Village in Lillesand Municipality, Norway

Gamle Hellesund is an outport in the Høvåg area of Lillesand Municipality in Agder county, Norway. It is located on the island of Helløya in the coastal archipelago about halfway between the village of Ulvøysund to the southwest and Ågerøyhavn to the northeast. The small village is only accessible by boat. Historically, the village served as an outport along the Blindleia strait for boats coming from the Skagerrak. Today, Gamle Hellesund stays empty most of the year and is largely used in the summer by tourists.

==History==
Both Sverris saga and the Bagler sagas mention the port of Helgasund respectively in 1197 and 1207, but it is not known whether they are referring to Gamle Hellesund or the outport of Ny-Hellesund in Søgne Municipality (now part of Kristiansand Municipality). Dutch books for maritime pilots and nautical charts from the 16th century both mention Olde Hil Sont and Gammel Hil Sont, indicating that the outport was known for foreign sailors already then.

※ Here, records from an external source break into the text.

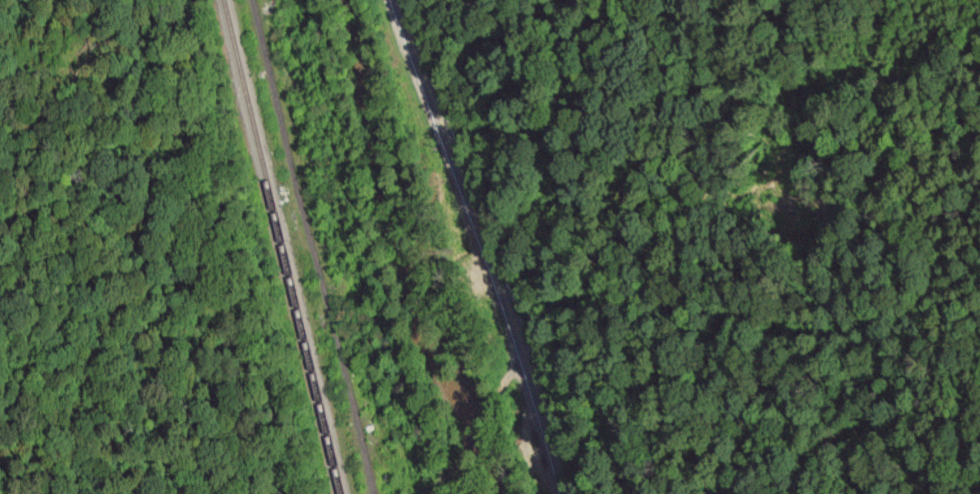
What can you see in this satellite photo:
railway: (282, 246)
road: (481, 246)
river: (431, 248)
quarry: (348, 254)

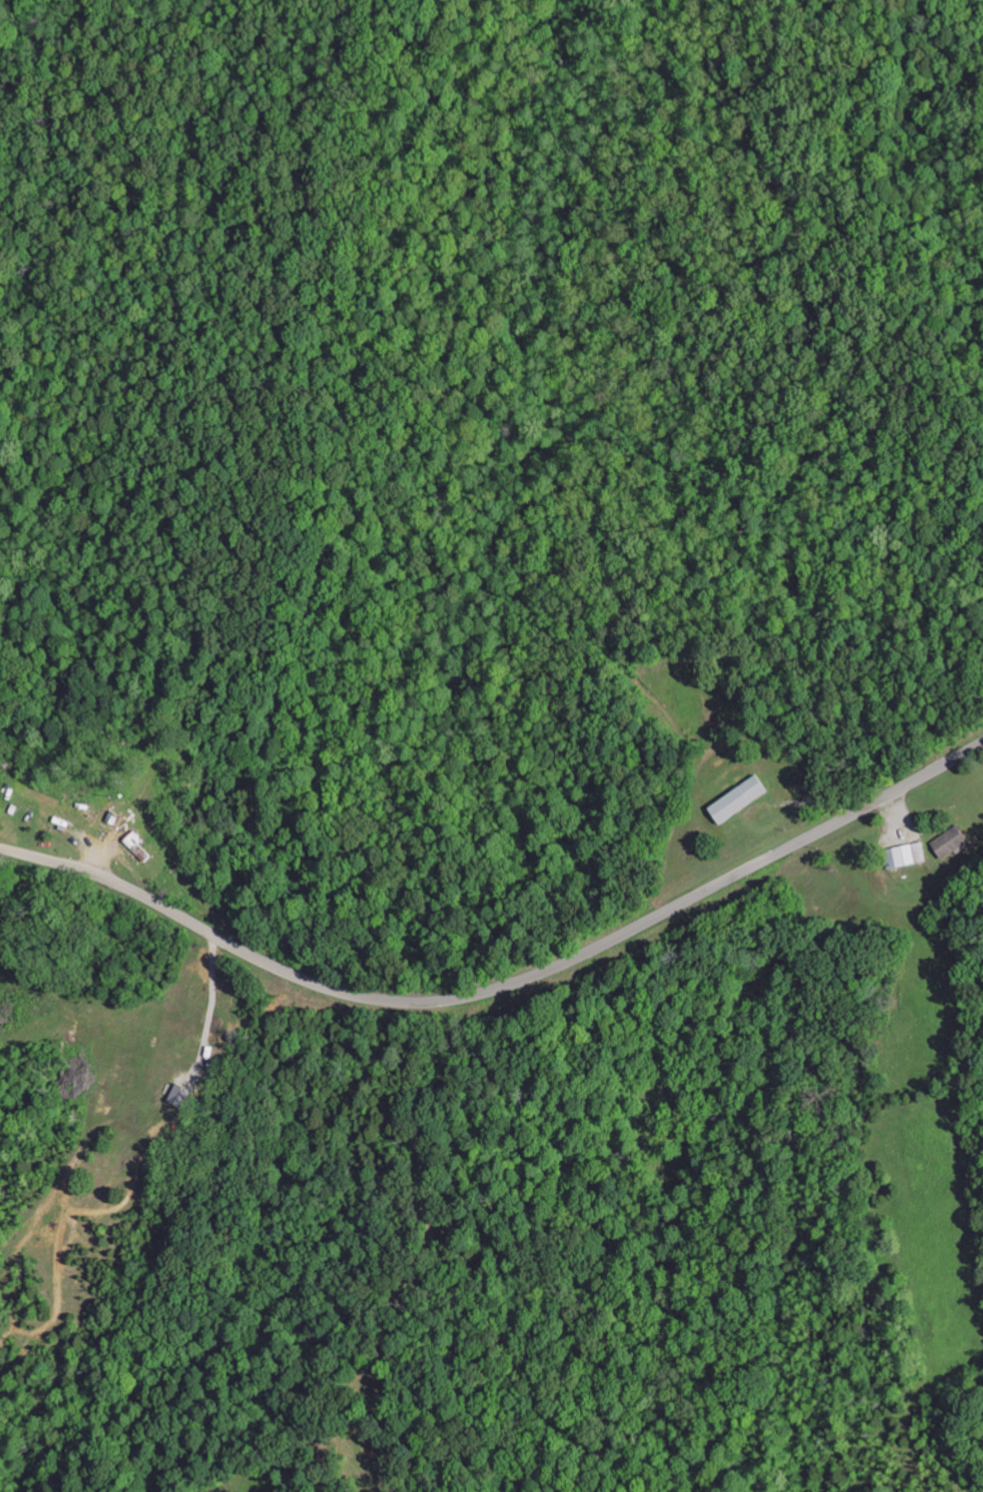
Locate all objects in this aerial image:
building: (735, 800)
building: (948, 842)
building: (903, 855)
road: (504, 983)
road: (34, 995)
building: (177, 1096)

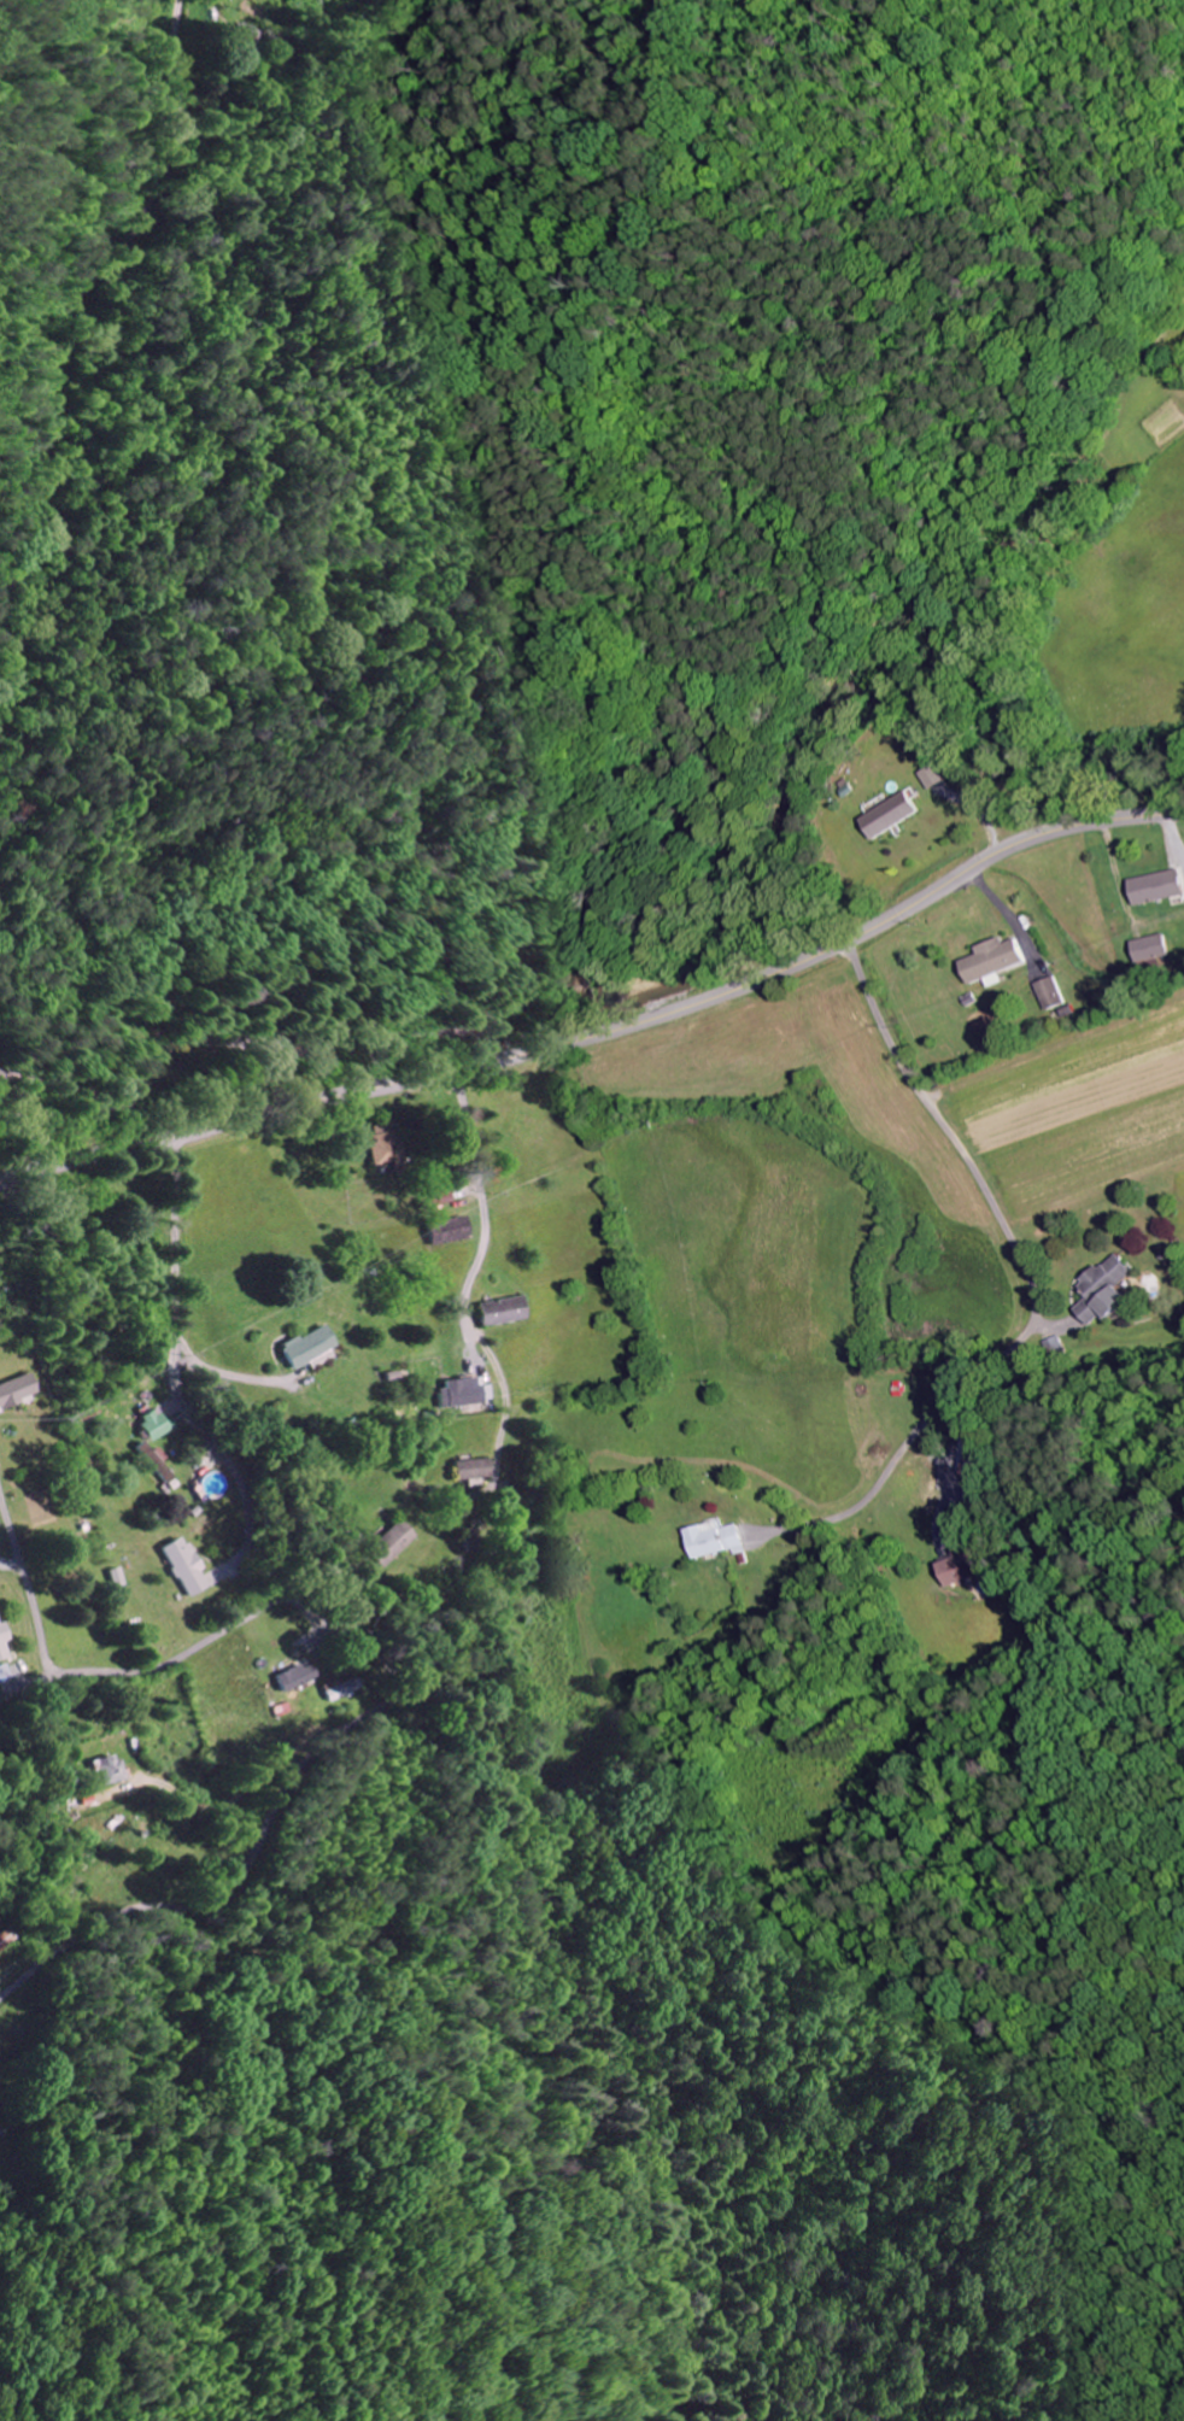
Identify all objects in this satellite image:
road: (80, 320)
building: (931, 776)
building: (887, 815)
building: (1153, 887)
building: (1146, 948)
building: (991, 960)
building: (1047, 993)
road: (606, 1032)
road: (23, 1123)
building: (384, 1147)
road: (486, 1199)
building: (446, 1231)
road: (176, 1246)
road: (1030, 1281)
building: (1099, 1290)
building: (498, 1311)
building: (303, 1348)
building: (15, 1391)
building: (460, 1392)
building: (151, 1424)
building: (468, 1471)
building: (981, 1475)
building: (715, 1540)
building: (384, 1545)
building: (180, 1567)
building: (963, 1567)
building: (114, 1579)
building: (2, 1641)
road: (88, 1668)
building: (293, 1677)
road: (359, 1719)
building: (106, 1770)
building: (0, 1944)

Gamle Hellesund had its point of highest activity in the 19th century during the so-called era of sailing ships. There was a lot of maritime traffic along the coast, and ships from many countries visited the outports. Southern Norway then had a very active period, with diverse shipyards and shipping companies. Because of all the activity, Gamle Hellesund had a pilot station and a customs station.